RDFa Guide - gchq/LD-Explorer GitHub Wiki

RDFa is a W3C recommendation created by the RDFa working group that allows for the annotation of XML-based document types (such as HTML) with RDF via attributes. This means document authors can add more meaning to their documents, opening up more avenues for machine readability. This capability enables a myriad of intelligent functionality to become possible.

  • Events in a document could be automatically added to calendars.
  • Contact information could be added to address books.
  • Content could be indexed by search engines more effectively.
  • Data could be scraped/extracted from a web page for further querying and analysis.
  • Data would have increased connectivity to other data.

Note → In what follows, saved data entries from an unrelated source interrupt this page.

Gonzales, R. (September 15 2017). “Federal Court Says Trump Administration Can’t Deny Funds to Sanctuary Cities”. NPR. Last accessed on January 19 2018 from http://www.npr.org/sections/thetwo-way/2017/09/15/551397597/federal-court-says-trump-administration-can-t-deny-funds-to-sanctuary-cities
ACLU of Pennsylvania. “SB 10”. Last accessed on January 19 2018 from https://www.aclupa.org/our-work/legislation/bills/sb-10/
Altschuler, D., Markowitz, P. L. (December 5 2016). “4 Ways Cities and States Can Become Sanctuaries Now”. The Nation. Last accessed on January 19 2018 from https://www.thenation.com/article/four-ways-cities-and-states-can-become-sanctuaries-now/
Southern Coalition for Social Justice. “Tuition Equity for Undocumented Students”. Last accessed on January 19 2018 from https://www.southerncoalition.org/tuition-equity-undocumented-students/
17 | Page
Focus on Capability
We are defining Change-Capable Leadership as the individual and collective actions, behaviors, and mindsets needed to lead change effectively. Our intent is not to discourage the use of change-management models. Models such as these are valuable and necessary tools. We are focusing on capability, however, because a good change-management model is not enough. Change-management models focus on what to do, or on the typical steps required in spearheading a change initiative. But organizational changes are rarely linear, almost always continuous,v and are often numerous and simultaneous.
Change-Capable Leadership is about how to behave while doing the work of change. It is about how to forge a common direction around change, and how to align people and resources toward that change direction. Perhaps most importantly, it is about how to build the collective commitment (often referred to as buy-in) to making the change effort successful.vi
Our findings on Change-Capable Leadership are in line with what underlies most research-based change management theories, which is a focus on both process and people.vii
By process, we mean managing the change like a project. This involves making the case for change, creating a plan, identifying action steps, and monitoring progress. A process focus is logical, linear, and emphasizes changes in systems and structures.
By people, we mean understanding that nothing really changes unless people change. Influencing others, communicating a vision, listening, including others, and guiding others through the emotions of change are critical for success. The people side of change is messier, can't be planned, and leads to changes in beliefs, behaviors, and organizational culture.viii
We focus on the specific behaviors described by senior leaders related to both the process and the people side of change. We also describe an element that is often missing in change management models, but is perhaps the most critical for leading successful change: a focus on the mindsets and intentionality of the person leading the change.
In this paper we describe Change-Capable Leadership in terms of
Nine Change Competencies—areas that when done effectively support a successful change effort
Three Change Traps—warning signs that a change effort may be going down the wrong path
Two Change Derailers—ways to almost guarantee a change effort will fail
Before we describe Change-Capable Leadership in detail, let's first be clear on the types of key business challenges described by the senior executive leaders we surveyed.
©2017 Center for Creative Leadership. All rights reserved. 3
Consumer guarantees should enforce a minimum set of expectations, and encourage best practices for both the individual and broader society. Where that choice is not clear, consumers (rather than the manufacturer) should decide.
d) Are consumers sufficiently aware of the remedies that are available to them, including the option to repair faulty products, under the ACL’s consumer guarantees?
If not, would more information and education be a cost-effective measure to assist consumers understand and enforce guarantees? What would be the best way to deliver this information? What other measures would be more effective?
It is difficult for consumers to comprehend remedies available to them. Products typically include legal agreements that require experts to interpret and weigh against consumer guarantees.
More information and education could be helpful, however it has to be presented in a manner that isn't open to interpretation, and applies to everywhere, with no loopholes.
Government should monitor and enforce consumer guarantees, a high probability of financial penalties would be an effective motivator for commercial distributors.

Increased data connectivity is perhaps the most compelling improvement that RDFa enables. None would argue that the web isn't already a connected resource - it was in fact designed largely around the idea that pages can "connect" to each other through the use of the <a> tag and an appropriate href - we call them links and every web user encounters hundreds of them every time they browse the internet. Without any semantic meaning though, all this can ever tell us is that two pages are connected and not a whole lot more. RDFa expands that connectivity to exist at the data level, allowing you to express not only the nature of a particular link, but also various facts about the things that are being linked together.

Publications

The RDFa working group published several documents in support of their charter.

  • RDFa Primer - an informal introduction to the topic and the only document most people will ever need to read.
  • RDFa Core - the RDFa specification.
  • RDFa Lite - the RDFa lite specification (a subset of the core specification).
  • HTML+RDFa - Extends the core specification to include several HTML-only scenarios.
  • XHTML+RDFa - Extends the core specification to include several XHTML-only scenarios.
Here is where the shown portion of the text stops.